Researchers at the Murdoch Children’s Research Institute say they have successfully engineered human immune cells to model an infection common among immunocompromised people.
The findings are published in the journal Stem Cell Reports in an article titled, “Human pluripotent stem cell-derived macrophages host Mycobacterium abscessus infection.”
“Human macrophages are a natural host of many mycobacterium species, including Mycobacterium abscessus (M. abscessus), an emerging pathogen affecting immunocompromised and cystic fibrosis patients with few available treatments,” wrote the researchers. “The search for an effective treatment is hindered by the lack of a tractable in vitro intracellular infection model. Here, we established a reliable model for M. abscessus infection using human pluripotent stem cell-derived macrophages (hPSC-macrophages).”
Murdoch Children’s researcher Shicheng Jacky Sun, PhD, said the immune cell type the team created in the lab, known as a macrophage, played an important role in infection, inflammation, and regeneration. But this function was also a natural host for germs.
“Using our stem cell-made immune cells, we successfully infected them with a germ called mycobacteria. We could see where these mycobacteria live inside human immune cells and the immune reactions they triggered,” he said.

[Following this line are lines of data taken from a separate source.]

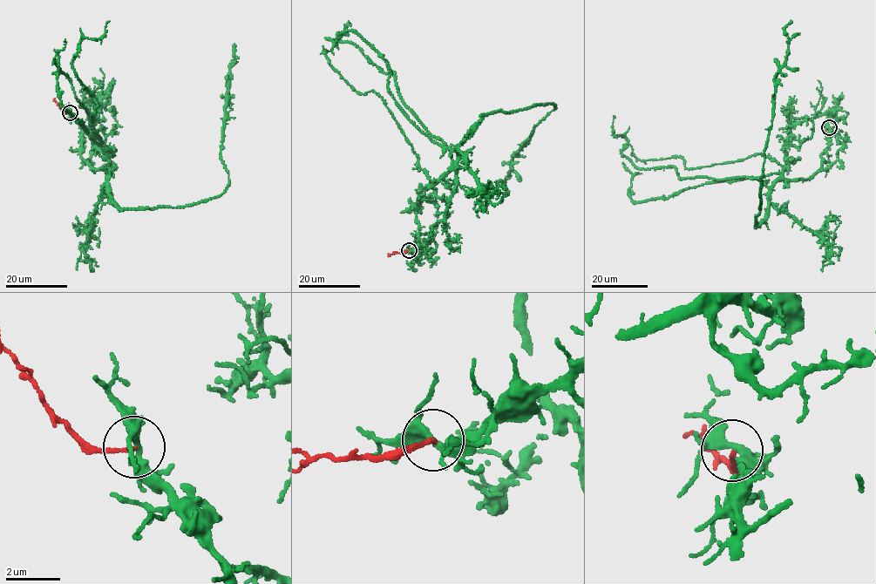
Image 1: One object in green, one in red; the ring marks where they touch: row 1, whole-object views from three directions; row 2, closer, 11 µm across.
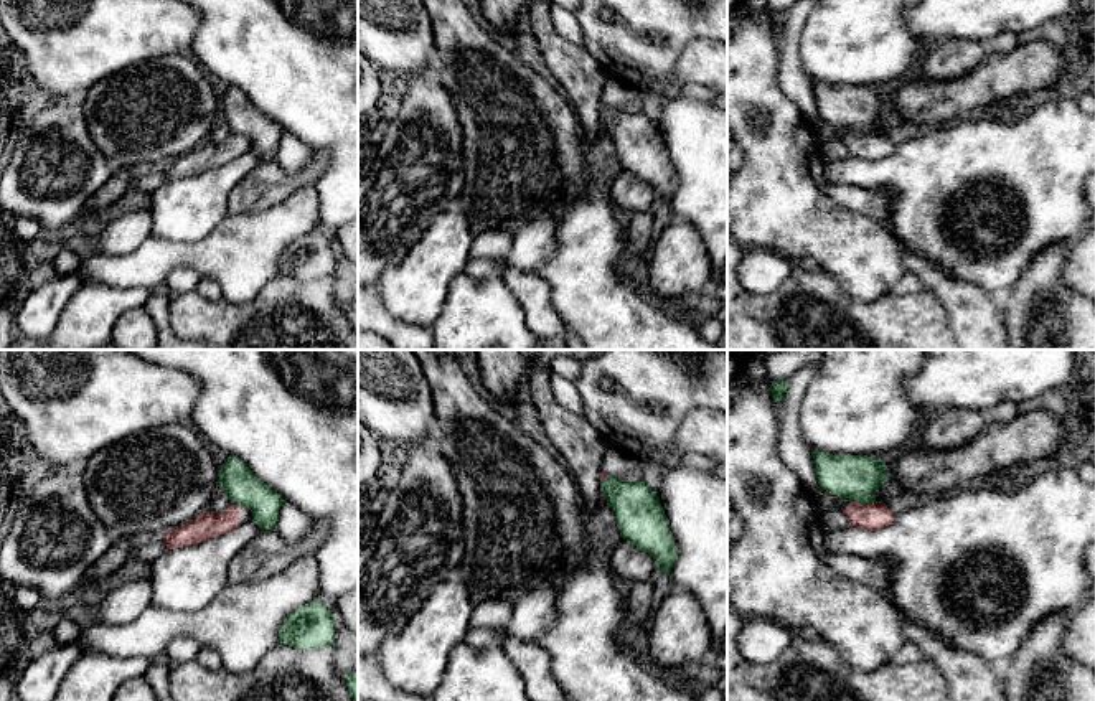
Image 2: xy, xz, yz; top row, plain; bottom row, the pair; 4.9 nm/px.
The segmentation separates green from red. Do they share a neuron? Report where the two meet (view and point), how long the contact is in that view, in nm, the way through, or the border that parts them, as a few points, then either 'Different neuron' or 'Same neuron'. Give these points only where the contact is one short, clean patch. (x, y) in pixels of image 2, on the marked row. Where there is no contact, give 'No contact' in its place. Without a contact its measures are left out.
Touches green at yz (864, 502). Shared border 100 nm. Different neuron

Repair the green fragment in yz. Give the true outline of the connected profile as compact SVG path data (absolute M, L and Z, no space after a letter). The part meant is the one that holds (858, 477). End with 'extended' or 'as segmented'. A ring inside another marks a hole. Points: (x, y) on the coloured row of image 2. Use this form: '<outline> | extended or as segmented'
M811 450L820 487L834 496L858 503L876 501L877 488L887 482L884 460L869 455L844 455Z | as segmented

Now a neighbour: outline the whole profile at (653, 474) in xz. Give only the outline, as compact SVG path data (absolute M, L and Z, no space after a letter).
M645 462L641 482L648 485L656 495L660 495L661 480L666 472L668 472L668 467L665 465L658 465L655 462Z

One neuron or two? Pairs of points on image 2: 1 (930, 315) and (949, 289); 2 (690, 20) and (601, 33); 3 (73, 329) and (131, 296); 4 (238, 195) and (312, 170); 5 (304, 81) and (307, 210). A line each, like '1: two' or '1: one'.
1: two
2: one
3: one
4: one
5: two

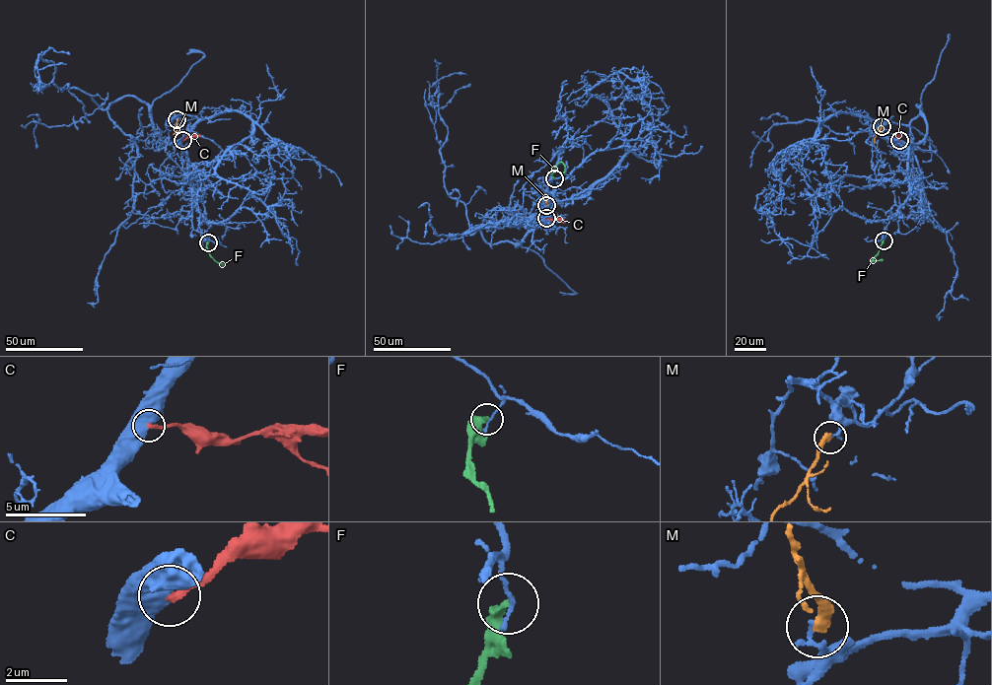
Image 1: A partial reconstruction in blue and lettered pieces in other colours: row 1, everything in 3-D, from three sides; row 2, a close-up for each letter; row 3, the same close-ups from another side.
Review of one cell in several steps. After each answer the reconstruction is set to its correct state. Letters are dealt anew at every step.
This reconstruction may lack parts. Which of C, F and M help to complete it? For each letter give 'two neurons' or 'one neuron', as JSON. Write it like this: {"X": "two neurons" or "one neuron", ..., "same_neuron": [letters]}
{"C": "two neurons", "F": "two neurons", "M": "two neurons", "same_neuron": []}

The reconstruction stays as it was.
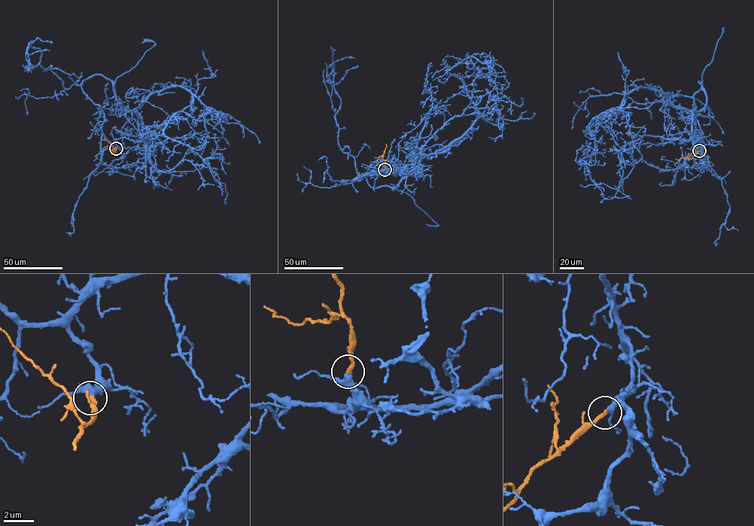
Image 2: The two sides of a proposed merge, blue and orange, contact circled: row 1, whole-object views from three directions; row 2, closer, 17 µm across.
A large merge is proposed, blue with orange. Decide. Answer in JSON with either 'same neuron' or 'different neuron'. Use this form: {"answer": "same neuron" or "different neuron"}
{"answer": "same neuron"}

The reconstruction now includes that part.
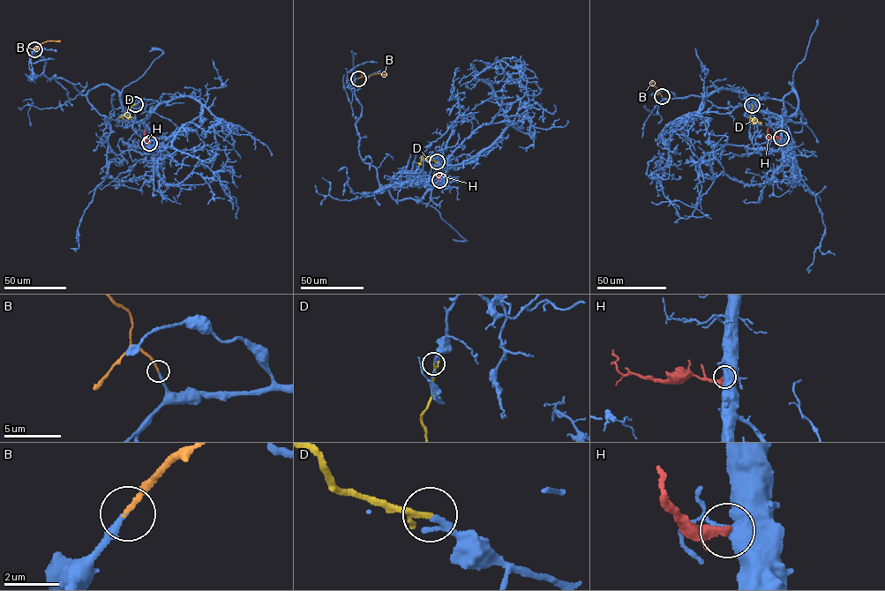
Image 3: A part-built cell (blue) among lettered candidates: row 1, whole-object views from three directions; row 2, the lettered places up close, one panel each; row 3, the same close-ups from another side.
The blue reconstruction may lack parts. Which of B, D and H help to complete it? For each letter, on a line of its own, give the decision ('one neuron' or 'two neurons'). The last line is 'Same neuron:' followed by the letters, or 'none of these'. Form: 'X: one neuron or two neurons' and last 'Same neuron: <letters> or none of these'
B: one neuron
D: one neuron
H: two neurons
Same neuron: B, D

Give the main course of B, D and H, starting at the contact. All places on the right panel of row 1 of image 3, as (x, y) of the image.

“We were also able to use our stem cell model to rapidly test and screen different types of antibiotics against mycobacterium.”
Murdoch Children’s said the search for effective treatments had been hampered until now by the lack of infection models to test new drugs.
“Mycobacteria opportunistically infect people with lung diseases, such as cystic fibrosis, and also causes skin and soft tissue infections in those with immunodeficiencies,” said researcher Sohinee Sarkar, PhD.
“Current treatments take months and involve giving cocktails of different antibiotics with wide-ranging toxicities. Treatments often fail as the infection is highly resistant to antibiotics, leaving infected people with few other options. Patients with mycobacteria are also excluded from receiving life-saving lung transplants.
“Improved treatments could mean less frequent hospital visits, shorter stays, and minimal exposure to toxic antibiotics, which is particularly important for children with cystic fibrosis,” she said.
“Some bacteria have evolved to escape our immune system by hiding themselves within host cells, making it difficult to treat these infections with traditional antibiotics,” she said. Our stem cell-based infection model can be readily scaled up to screen a large number of drugs against such bacteria to identify new treatments.”
“Our study describes the first to our knowledge hPSC-based model for M. abscessus infection, representing a novel and accessible system for studying pathogen-host interaction and drug discovery,” concluded the researchers.